Vanja Vlahović Вања Влаховић

Personal information
- Date of birth: 23 March 2004 (age 22)
- Place of birth: Belgrade, Serbia and Montenegro
- Height: 1.84 m (6 ft 0 in)
- Position: Striker

Team information
- Current team: Mantova (on loan from Atalanta)
- Number: 99

Youth career
- 0000–2022: Partizan
- 2023–2024: Atalanta

Senior career*
- Years: Team / Apps / (Gls)
- 2022–2023: Partizan / 0 / (0)
- 2022: → Teleoptik (loan) / 13 / (9)
- 2023–: Atalanta U23 / 43 / (24)
- 2024–: Atalanta / 3 / (0)
- 2025–2026: → Spezia (loan) / 22 / (2)
- 2026–: → Mantova (loan) / 0 / (0)

International career^{‡}
- 2019: Serbia U15 / 1 / (1)
- 2019: Serbia U16 / 3 / (1)
- 2020: Serbia U17 / 1 / (0)
- 2021–2022: Serbia U18 / 2 / (0)
- 2024–: Serbia U21 / 9 / (5)

= Vanja Vlahović =

Serbian footballer (born 2004)

Vanja Vlahović (Вања Влаховић; born 23 March 2004) is a Serbian professional footballer who plays as a striker for club Mantova on loan from Atalanta.

==Career==
Vlahović started his career with Serbian side Partizan. In early 2022, he was sent on loan to Serbian side Teleoptik.

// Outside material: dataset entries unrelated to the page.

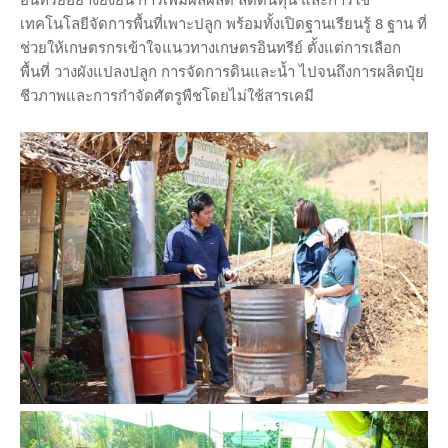
เทคโนโลยีจัดการพื้นที่เพาะปลูก พร้อมทั้งเปิดฐานเรียนรู้ 8 ฐาน ที่
ช่วยให้เกษตรกรเข้าใจแนวทางเกษตรอินทรีย์ ตั้งแต่การเลือก
พื้นที่ วางผังแปลงปลูก การจัดการดินและน้ำ ไปจนถึงการผลิตปุ๋ย
ชีวภาพและการกำจัดศัตรูพืชโดยไม่ใช้สารเคมี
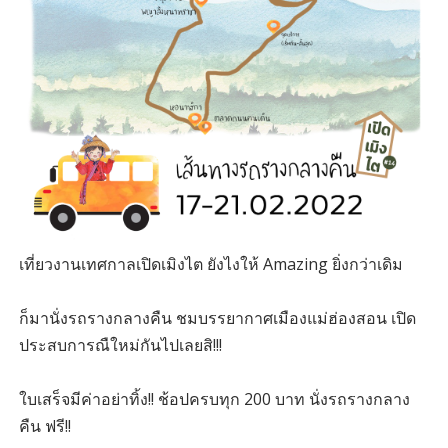
เที่ยวงานเทศกาลเปิดเมิงไต ยังไงให้ Amazing ยิ่งกว่าเดิม
ก็มานั่งรถรางกลางคืน ชมบรรยากาศเมืองแม่ฮ่องสอน เปิด
ประสบการณืใหม่กันไปเลยสิ!!!
ใบเสร็จมีค่าอย่าทิ้ง!! ช้อปครบทุก 200 บาท นั่งรถรางกลาง
คืน ฟรี!!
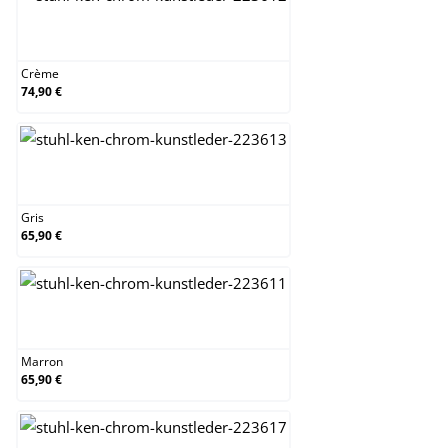
Crème
Crème
74,90 €
Gris
Gris
65,90 €
Marron
Marron
65,90 €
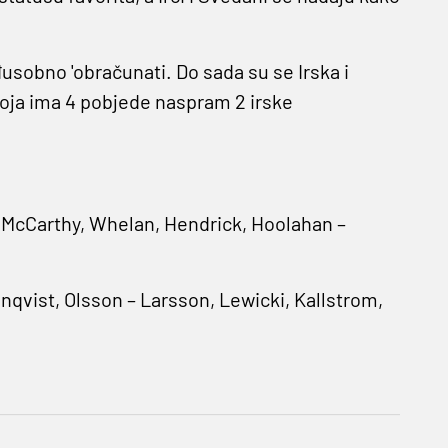
usobno 'obračunati. Do sada su se Irska i
koja ima 4 pobjede naspram 2 irske
– McCarthy, Whelan, Hendrick, Hoolahan –
nqvist, Olsson – Larsson, Lewicki, Kallstrom,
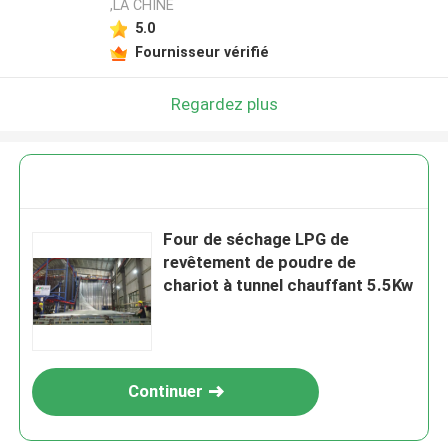
,LA CHINE
5.0
Laisser un message
Fournisseur vérifié
Nous vous rappellerons bientôt!
Regardez plus
Four de séchage LPG de
revêtement de poudre de
chariot à tunnel chauffant 5.5Kw
Continuer
SOUMETTRE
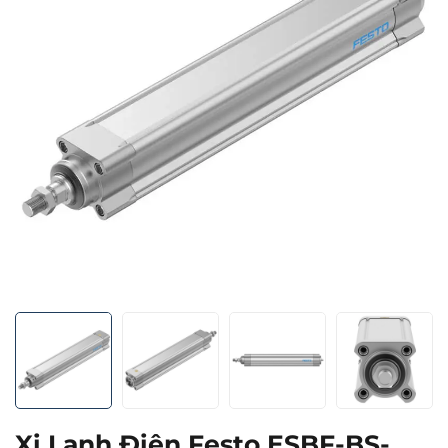
Xi Lanh Điện Festo ESBF-BS-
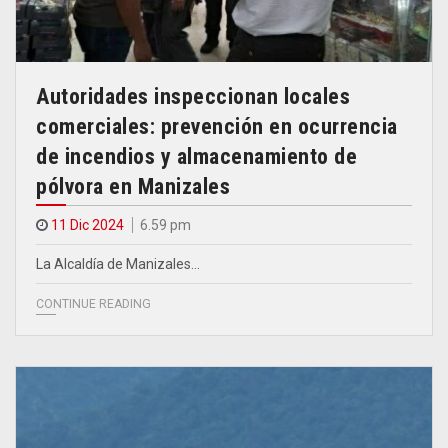
Autoridades inspeccionan locales
comerciales: prevención en ocurrencia
de incendios y almacenamiento de
pólvora en Manizales
11 Dic 2024
6.59 pm
La Alcaldía de Manizales…
CONTINUE READING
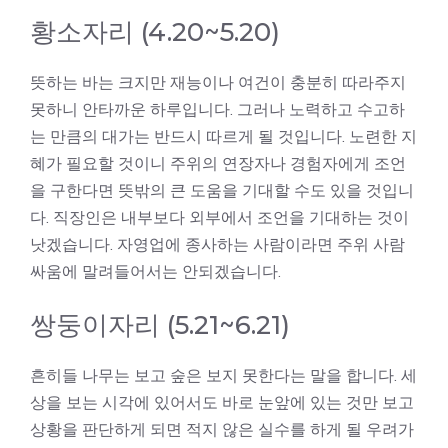
황소자리 (4.20~5.20)
뜻하는 바는 크지만 재능이나 여건이 충분히 따라주지
못하니 안타까운 하루입니다. 그러나 노력하고 수고하
는 만큼의 대가는 반드시 따르게 될 것입니다. 노련한 지
혜가 필요할 것이니 주위의 연장자나 경험자에게 조언
을 구한다면 뜻밖의 큰 도움을 기대할 수도 있을 것입니
다. 직장인은 내부보다 외부에서 조언을 기대하는 것이
낫겠습니다. 자영업에 종사하는 사람이라면 주위 사람
싸움에 말려들어서는 안되겠습니다.
쌍둥이자리 (5.21~6.21)
흔히들 나무는 보고 숲은 보지 못한다는 말을 합니다. 세
상을 보는 시각에 있어서도 바로 눈앞에 있는 것만 보고
상황을 판단하게 되면 적지 않은 실수를 하게 될 우려가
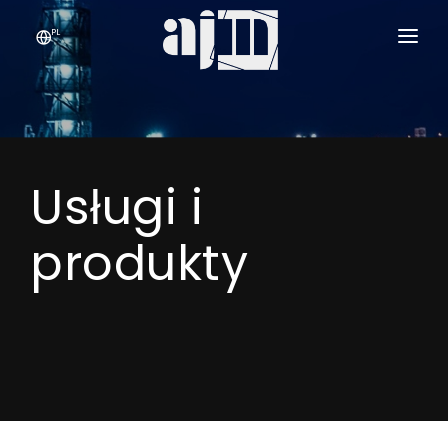
PL
PRZEDSIĘBIORSTWO
USŁUGI I PRODUKTY
›
Usługi i
JAKOŚĆ
KONTAKT
produkty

In 2023, he signed for Italian side Atalanta, immediately joining the club's under-23 team in the Serie C.

On 24 September 2024, Vlahović made his Serie A debut against Como.

On 15 July 2025, Vlahović was loaned by Spezia in Serie B.

==Style of play==
Vlahović has been described as having "an excellent sense of space, attacking depth, especially in small spaces."

==Personal life==
Vlahović's brother Igor plays as a striker in Serbia's amateur leagues. Neither are related to Dušan Vlahović.